Segment Start: INPUT MATERIAL

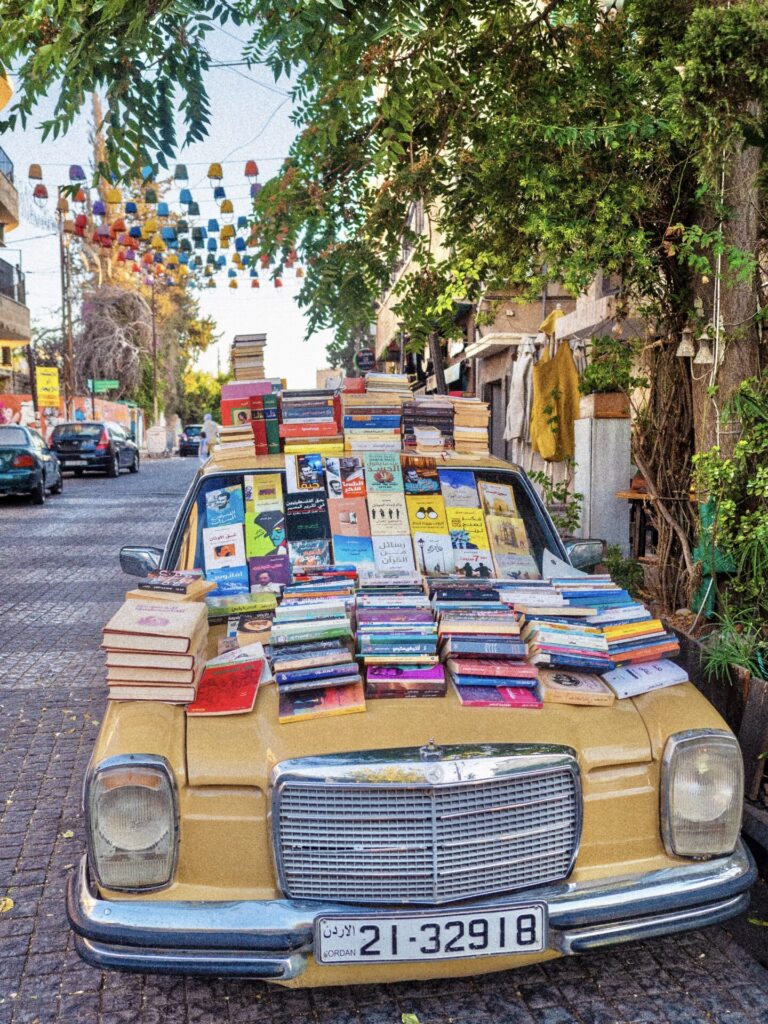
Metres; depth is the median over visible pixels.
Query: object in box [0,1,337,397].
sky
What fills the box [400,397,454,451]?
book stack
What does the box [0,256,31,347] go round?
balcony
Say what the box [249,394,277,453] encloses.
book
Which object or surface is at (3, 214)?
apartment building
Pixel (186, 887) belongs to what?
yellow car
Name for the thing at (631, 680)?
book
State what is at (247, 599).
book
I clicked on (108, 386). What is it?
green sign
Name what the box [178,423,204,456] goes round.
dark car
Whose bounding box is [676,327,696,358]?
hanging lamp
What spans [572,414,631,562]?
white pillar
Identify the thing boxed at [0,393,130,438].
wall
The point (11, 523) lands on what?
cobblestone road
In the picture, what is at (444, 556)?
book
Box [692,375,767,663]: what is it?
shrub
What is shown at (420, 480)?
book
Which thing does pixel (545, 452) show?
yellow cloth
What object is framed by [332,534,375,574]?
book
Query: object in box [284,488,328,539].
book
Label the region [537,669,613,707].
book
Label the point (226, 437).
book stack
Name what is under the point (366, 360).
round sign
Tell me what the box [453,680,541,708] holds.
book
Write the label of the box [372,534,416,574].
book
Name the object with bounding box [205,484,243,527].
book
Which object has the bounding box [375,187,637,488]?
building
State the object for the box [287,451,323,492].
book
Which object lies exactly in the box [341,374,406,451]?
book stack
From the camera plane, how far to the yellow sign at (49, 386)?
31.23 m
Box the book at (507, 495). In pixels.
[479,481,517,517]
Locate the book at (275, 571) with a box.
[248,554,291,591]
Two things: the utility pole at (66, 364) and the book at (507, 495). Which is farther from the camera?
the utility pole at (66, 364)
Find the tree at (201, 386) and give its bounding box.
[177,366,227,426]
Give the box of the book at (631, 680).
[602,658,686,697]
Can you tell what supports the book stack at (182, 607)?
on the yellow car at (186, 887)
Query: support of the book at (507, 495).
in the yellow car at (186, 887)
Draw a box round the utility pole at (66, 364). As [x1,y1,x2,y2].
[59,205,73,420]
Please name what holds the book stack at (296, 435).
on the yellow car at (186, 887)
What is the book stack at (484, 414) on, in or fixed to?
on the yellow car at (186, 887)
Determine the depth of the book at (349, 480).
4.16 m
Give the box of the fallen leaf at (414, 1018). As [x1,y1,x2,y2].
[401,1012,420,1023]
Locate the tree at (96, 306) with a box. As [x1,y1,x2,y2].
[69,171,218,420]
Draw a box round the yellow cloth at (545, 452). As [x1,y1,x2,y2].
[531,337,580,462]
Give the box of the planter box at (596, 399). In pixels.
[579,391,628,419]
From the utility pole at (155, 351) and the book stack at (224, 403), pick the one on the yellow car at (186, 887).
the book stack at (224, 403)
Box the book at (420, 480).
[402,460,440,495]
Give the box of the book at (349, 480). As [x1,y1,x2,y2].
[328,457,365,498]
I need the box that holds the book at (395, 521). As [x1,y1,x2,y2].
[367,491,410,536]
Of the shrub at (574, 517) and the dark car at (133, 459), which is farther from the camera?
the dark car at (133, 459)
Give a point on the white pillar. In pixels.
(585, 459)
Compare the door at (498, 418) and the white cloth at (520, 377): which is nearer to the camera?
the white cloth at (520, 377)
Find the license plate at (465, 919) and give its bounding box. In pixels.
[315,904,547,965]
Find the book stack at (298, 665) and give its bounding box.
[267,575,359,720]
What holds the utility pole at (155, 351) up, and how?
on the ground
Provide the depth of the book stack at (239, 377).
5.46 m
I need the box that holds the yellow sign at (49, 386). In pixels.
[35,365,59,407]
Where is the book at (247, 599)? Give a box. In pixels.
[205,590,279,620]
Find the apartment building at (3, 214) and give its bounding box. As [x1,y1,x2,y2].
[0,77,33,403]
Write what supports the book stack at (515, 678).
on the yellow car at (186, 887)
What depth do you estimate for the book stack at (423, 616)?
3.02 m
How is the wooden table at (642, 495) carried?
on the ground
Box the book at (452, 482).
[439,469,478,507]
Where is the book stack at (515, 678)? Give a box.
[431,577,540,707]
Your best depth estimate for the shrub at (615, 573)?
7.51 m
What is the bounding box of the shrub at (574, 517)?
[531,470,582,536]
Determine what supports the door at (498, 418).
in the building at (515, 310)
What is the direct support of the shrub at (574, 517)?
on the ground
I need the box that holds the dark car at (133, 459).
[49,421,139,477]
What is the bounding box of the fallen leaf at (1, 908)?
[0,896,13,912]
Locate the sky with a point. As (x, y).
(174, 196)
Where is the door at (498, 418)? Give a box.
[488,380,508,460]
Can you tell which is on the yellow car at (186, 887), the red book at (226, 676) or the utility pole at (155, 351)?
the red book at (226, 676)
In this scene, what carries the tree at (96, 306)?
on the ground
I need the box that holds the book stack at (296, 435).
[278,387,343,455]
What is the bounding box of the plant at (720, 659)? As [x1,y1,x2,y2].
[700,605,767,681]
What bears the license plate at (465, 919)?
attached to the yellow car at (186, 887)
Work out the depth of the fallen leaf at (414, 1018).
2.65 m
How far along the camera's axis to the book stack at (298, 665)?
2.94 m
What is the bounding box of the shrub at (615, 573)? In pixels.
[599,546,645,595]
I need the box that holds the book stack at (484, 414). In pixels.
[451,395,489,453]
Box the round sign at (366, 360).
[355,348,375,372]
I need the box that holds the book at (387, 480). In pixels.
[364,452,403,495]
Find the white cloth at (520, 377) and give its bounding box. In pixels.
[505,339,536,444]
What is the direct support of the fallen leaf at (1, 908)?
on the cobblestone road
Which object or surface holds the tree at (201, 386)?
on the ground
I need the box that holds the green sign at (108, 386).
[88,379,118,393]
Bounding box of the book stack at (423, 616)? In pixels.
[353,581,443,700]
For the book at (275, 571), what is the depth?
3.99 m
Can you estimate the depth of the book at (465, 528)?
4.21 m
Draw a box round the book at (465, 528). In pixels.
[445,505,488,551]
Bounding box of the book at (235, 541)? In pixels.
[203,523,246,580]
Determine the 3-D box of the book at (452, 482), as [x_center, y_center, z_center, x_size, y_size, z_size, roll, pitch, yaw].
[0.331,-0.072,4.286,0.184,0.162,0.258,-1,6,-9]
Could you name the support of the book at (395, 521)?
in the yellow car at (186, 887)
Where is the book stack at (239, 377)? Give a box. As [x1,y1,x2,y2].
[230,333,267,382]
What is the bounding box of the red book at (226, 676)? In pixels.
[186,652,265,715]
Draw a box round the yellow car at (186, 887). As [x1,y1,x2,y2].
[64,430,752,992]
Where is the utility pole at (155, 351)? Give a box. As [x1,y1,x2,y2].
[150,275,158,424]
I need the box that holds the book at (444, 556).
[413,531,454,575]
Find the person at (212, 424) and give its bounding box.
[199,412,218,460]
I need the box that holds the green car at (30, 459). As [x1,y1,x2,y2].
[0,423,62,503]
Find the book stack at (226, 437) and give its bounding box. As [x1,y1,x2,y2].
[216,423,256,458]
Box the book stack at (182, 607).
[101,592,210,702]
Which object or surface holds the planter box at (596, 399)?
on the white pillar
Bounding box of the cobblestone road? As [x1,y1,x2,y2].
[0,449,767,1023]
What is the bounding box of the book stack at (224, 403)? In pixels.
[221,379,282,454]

Segment End: INPUT MATERIAL

Your task is to repeat the data above exactly while excluding the pictures.

Metres; depth is the median over visible pixels.
Query: object in box [0,1,337,397].
sky
What fills the box [400,397,454,451]?
book stack
What does the box [0,256,31,347] go round?
balcony
Say what the box [249,394,277,453] encloses.
book
Which object or surface is at (3, 214)?
apartment building
Pixel (186, 887) belongs to what?
yellow car
Name for the thing at (631, 680)?
book
State what is at (247, 599).
book
I clicked on (108, 386). What is it?
green sign
Name what the box [178,423,204,456] goes round.
dark car
Whose bounding box is [676,327,696,358]?
hanging lamp
What spans [572,414,631,562]?
white pillar
Identify the thing boxed at [0,393,130,438].
wall
The point (11, 523) lands on what?
cobblestone road
In the picture, what is at (444, 556)?
book
Box [692,375,767,663]: what is it?
shrub
What is shown at (420, 480)?
book
Which thing does pixel (545, 452) show?
yellow cloth
What object is framed by [332,534,375,574]?
book
Query: object in box [284,488,328,539].
book
Label the region [537,669,613,707].
book
Label the point (226, 437).
book stack
Name what is under the point (366, 360).
round sign
Tell me what the box [453,680,541,708] holds.
book
Write the label of the box [372,534,416,574].
book
Name the object with bounding box [205,484,243,527].
book
Which object has the bounding box [375,187,637,488]?
building
State the object for the box [287,451,323,492].
book
Which object lies exactly in the box [341,374,406,451]?
book stack
From the camera plane, how far to the yellow sign at (49, 386)?
31.23 m
Box the book at (507, 495). In pixels.
[479,481,517,517]
Locate the book at (275, 571) with a box.
[248,554,291,591]
Two things: the utility pole at (66, 364) and the book at (507, 495). Which is farther from the camera?
the utility pole at (66, 364)
Find the tree at (201, 386) and give its bounding box.
[177,366,227,426]
Give the box of the book at (631, 680).
[602,658,686,697]
Can you tell what supports the book stack at (182, 607)?
on the yellow car at (186, 887)
Query: support of the book at (507, 495).
in the yellow car at (186, 887)
Draw a box round the utility pole at (66, 364). As [x1,y1,x2,y2].
[59,205,73,420]
Please name what holds the book stack at (296, 435).
on the yellow car at (186, 887)
What is the book stack at (484, 414) on, in or fixed to?
on the yellow car at (186, 887)
Determine the depth of the book at (349, 480).
4.16 m
Give the box of the fallen leaf at (414, 1018). As [x1,y1,x2,y2].
[401,1012,420,1023]
Locate the tree at (96, 306) with a box. As [x1,y1,x2,y2].
[69,171,218,420]
Draw a box round the yellow cloth at (545, 452). As [x1,y1,x2,y2].
[531,337,580,462]
Give the box of the planter box at (596, 399). In pixels.
[579,391,628,419]
From the utility pole at (155, 351) and the book stack at (224, 403), pick the one on the yellow car at (186, 887).
the book stack at (224, 403)
Box the book at (420, 480).
[402,460,440,495]
Give the box of the book at (349, 480). As [x1,y1,x2,y2].
[328,457,365,498]
I need the box that holds the book at (395, 521). As [x1,y1,x2,y2].
[367,491,410,536]
Of the shrub at (574, 517) and the dark car at (133, 459), which is farther from the camera?
the dark car at (133, 459)
Give a point on the white pillar. In pixels.
(585, 459)
Compare the door at (498, 418) and the white cloth at (520, 377): which is nearer to the camera?
the white cloth at (520, 377)
Find the license plate at (465, 919) and give its bounding box. In pixels.
[315,904,547,965]
Find the book stack at (298, 665) and give its bounding box.
[267,575,359,720]
What holds the utility pole at (155, 351) up, and how?
on the ground
Provide the depth of the book stack at (239, 377).
5.46 m
I need the box that holds the yellow sign at (49, 386). In pixels.
[35,365,59,407]
Where is the book at (247, 599)? Give a box. In pixels.
[205,590,279,620]
Find the apartment building at (3, 214) and give its bounding box. As [x1,y1,x2,y2].
[0,77,33,403]
Write what supports the book stack at (515, 678).
on the yellow car at (186, 887)
What depth do you estimate for the book stack at (423, 616)?
3.02 m
How is the wooden table at (642, 495) carried?
on the ground
Box the book at (452, 482).
[439,469,478,507]
Where is the book stack at (515, 678)? Give a box.
[431,577,540,707]
Your best depth estimate for the shrub at (615, 573)?
7.51 m
What is the bounding box of the shrub at (574, 517)?
[531,470,582,536]
Determine what supports the door at (498, 418).
in the building at (515, 310)
What is the direct support of the shrub at (574, 517)?
on the ground
I need the box that holds the dark car at (133, 459).
[49,421,139,477]
What is the bounding box of the fallen leaf at (1, 908)?
[0,896,13,912]
Locate the sky with a point. As (x, y).
(174, 196)
Where is the door at (498, 418)? Give a box.
[488,380,508,460]
Can you tell which is on the yellow car at (186, 887), the red book at (226, 676) or the utility pole at (155, 351)?
the red book at (226, 676)
In this scene, what carries the tree at (96, 306)?
on the ground
I need the box that holds the book stack at (296, 435).
[278,387,343,455]
What is the bounding box of the plant at (720, 659)? As [x1,y1,x2,y2].
[700,605,767,681]
What bears the license plate at (465, 919)?
attached to the yellow car at (186, 887)
Work out the depth of the fallen leaf at (414, 1018).
2.65 m
How far along the camera's axis to the book stack at (298, 665)?
2.94 m
What is the bounding box of the shrub at (615, 573)? In pixels.
[599,546,645,595]
I need the box that holds the book stack at (484, 414). In pixels.
[451,395,489,453]
Box the round sign at (366, 360).
[355,348,375,372]
I need the box that holds the book at (387, 480). In pixels.
[364,452,403,495]
Find the white cloth at (520, 377) and give its bounding box. In pixels.
[505,339,536,444]
What is the direct support of the fallen leaf at (1, 908)?
on the cobblestone road
Which object or surface holds the tree at (201, 386)?
on the ground
I need the box that holds the green sign at (108, 386).
[88,379,118,393]
Bounding box of the book stack at (423, 616)? In pixels.
[353,581,443,700]
For the book at (275, 571), what is the depth?
3.99 m
Can you estimate the depth of the book at (465, 528)?
4.21 m
Draw a box round the book at (465, 528). In pixels.
[445,505,488,551]
Bounding box of the book at (235, 541)? In pixels.
[203,523,246,580]
Determine the 3-D box of the book at (452, 482), as [x_center, y_center, z_center, x_size, y_size, z_size, roll, pitch, yaw].
[0.331,-0.072,4.286,0.184,0.162,0.258,-1,6,-9]
Could you name the support of the book at (395, 521)?
in the yellow car at (186, 887)
Where is the book stack at (239, 377)? Give a box. As [x1,y1,x2,y2].
[230,333,267,382]
What is the bounding box of the red book at (226, 676)? In pixels.
[186,652,265,715]
Draw a box round the yellow car at (186, 887). As [x1,y1,x2,y2].
[64,430,752,992]
Where is the utility pole at (155, 351)? Give a box. As [x1,y1,x2,y2].
[150,275,158,424]
I need the box that holds the book at (444, 556).
[413,531,454,575]
Find the person at (212, 424) and give its bounding box.
[199,412,218,460]
I need the box that holds the green car at (30, 459). As [x1,y1,x2,y2].
[0,423,62,503]
Find the book stack at (226, 437) and give its bounding box. As [x1,y1,x2,y2].
[216,423,256,458]
Box the book stack at (182, 607).
[101,592,210,702]
Which object or surface holds the planter box at (596, 399)?
on the white pillar
Bounding box of the cobblestone road? As [x1,y1,x2,y2].
[0,449,767,1023]
What is the bounding box of the book stack at (224, 403)? In pixels.
[221,379,282,454]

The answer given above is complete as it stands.